I remember my birthday during the year my grandfather died, which I believe was 1994, when I turned twelve, because my gift that year was the most substantial I had to that point ever received: a Kenwood portable CD player. You have no idea how badly I wanted that CD player. I had a mason jar with a note taped to it sitting next to the front door asking for portable CD player donations (mostly it was only my grandmother who put money into it), through which I probably raised $50 or so (twice Grandma put in twenties). I scoured the Sunday newspaper advertisements and flagged every Kenwood portable CD player listing and watched the price fluctuate by five or ten dollars every week. I never expected that they would just BUY it for me. That CD player was like a hundred dollars!! And don't you know that that CD player lasted YEARS longer than any iPod ever has. Guess what CD I got that year? Whitney Houston's "Whitney" album. My brother Max gave it to me.

Several years later, mom and Max took me to McGrath's for dinner and laid out my birthday gifts on the table, which ended up being my double-disc Rent CD and an old cribbage set with airplane tickets to LA hidden inside. Because it was a CD I already owned and because I thought cribbage was the stupidest game ever (and also because it took me forever to find the plane tickets tucked inside the cribbage box), it took me a few moments and some help to figure it out: I would be going to Los Angeles to see Rent with my Mom. I was thrilled--it was, like, the kind of gluttonous disbelief that you see on The Price is Right, rivaling my excitement at the Kenwood portable CD player. And the trip was amazing—it was the only time I'd been to LA. Daphne Rubin Vega was in that production. And we saw Frances Fisher, who was starring in Titanic at the time, on the street. When I wrote a thank you letter to my parents upon my college graduation, I recalled that trip vividly, how Rent managed to scandalize them (AIDS! Homosexuality--both gays and lesbians! Strippers! New York!) and yet their uneasiness with it didn't prevent them from supporting my interest.

I should also mention that between the ages of seventeen and twenty, they always gave me a bottle of wine to horde for my own use.

When I started this post I thought it would be heading somewhere somber, and I’d even begun writing a paragraph about how from the Kenwood portable CD player on the price tags just kept getting steeper and my expectations grew unattractively and how since then I've felt like kind of a greedy fraud when it comes to my birthday. But I don’t think that’s true, and these ramblings haven’t taken me there. Clearly I've been pretty spoiled and my parents were--are--very generous. But from this vantage point I see them as such active agents in making me to be who I am (and not just re: the wine), and I’m again completely in awe of their acceptance and support--God, I wish every parent would provide that. It would solve all the problems in the world.

You know how one of the rites of adolescence is some stupid birthday party with your friends?

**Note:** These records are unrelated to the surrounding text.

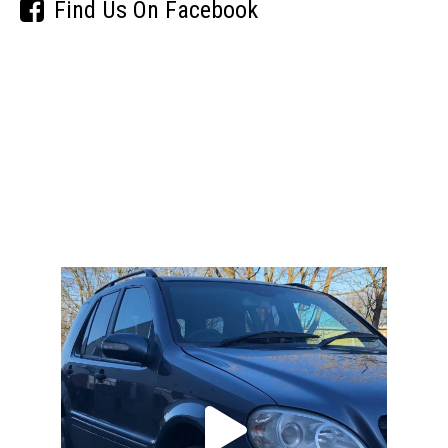
Find Us On Facebook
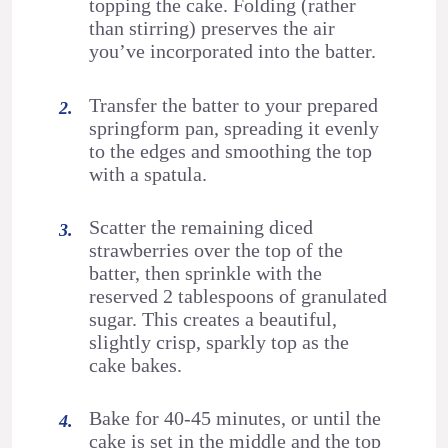
topping the cake. Folding (rather
than stirring) preserves the air
you’ve incorporated into the batter.
Transfer the batter to your prepared
springform pan, spreading it evenly
to the edges and smoothing the top
with a spatula.
Scatter the remaining diced
strawberries over the top of the
batter, then sprinkle with the
reserved 2 tablespoons of granulated
sugar. This creates a beautiful,
slightly crisp, sparkly top as the
cake bakes.
Bake for 40-45 minutes, or until the
cake is set in the middle and the top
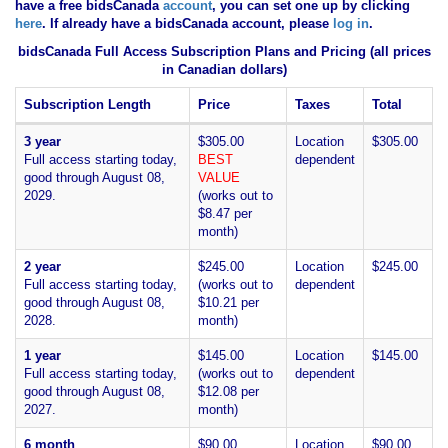
have
a free bidsCanada
account
, you can set one up by clicking
here
. If already have a bidsCanada account, please
log in
.
bidsCanada Full Access Subscription Plans and Pricing (all prices
in Canadian dollars)
Subscription Length
Price
Taxes
Total
3 year
$305.00
Location
$305.00
Full access starting today,
BEST
dependent
good through August 08,
VALUE
2029.
(works out to
$8.47 per
month)
2 year
$245.00
Location
$245.00
Full access starting today,
(works out to
dependent
good through August 08,
$10.21 per
2028.
month)
1 year
$145.00
Location
$145.00
Full access starting today,
(works out to
dependent
good through August 08,
$12.08 per
2027.
month)
6 month
$90.00
Location
$90.00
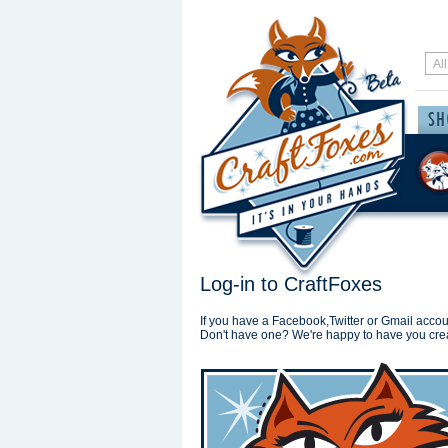
Log-in to CraftFoxes
If you have a Facebook,Twitter or Gmail accoun
Don't have one? We're happy to have you cre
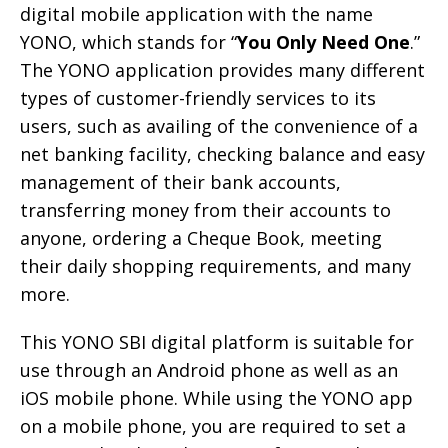
digital mobile application with the name
YONO, which stands for “
You Only Need One
.”
The YONO application provides many different
types of customer-friendly services to its
users, such as availing of the convenience of a
net banking facility, checking balance and easy
management of their bank accounts,
transferring money from their accounts to
anyone, ordering a Cheque Book, meeting
their daily shopping requirements, and many
more.
This YONO SBI digital platform is suitable for
use through an Android phone as well as an
iOS mobile phone. While using the YONO app
on a mobile phone, you are required to set a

Whether it's at McDonald's or to go see "I Love Trouble" at the movie theater (I seriously have done both!), there was always an obligation to do something with "friends." I never had friends I liked until high school, but nevertheless, throughout elementary school, my mom organized parties with the Mormons at the bowling alleys and put-put-golf courses, never even flinching (she pretended to like them!). I didn't ever not enjoy those parties--and I always insisted on having them--but it took me a few years to detect the lingering bad taste in my mouth, after I had enough of a vantage point to connect the dots. (I usually had much more fun with my family than with my friends.) When I realized my kinship with straight females my own age, during my junior and senior years of high school, I finally came to and threw a brunch party, which Mom and Dad never batted an eye at either.

So I guess the point/lesson/first-person consensus here is that even when I have one of those birthdays that I'm supposed to dread--30, 40, 29, 39, whatever--I'll probably never actually dread it. It's a good feeling to have respect for your life and to acknowledge and admire the variables--cheers!--that constitute it.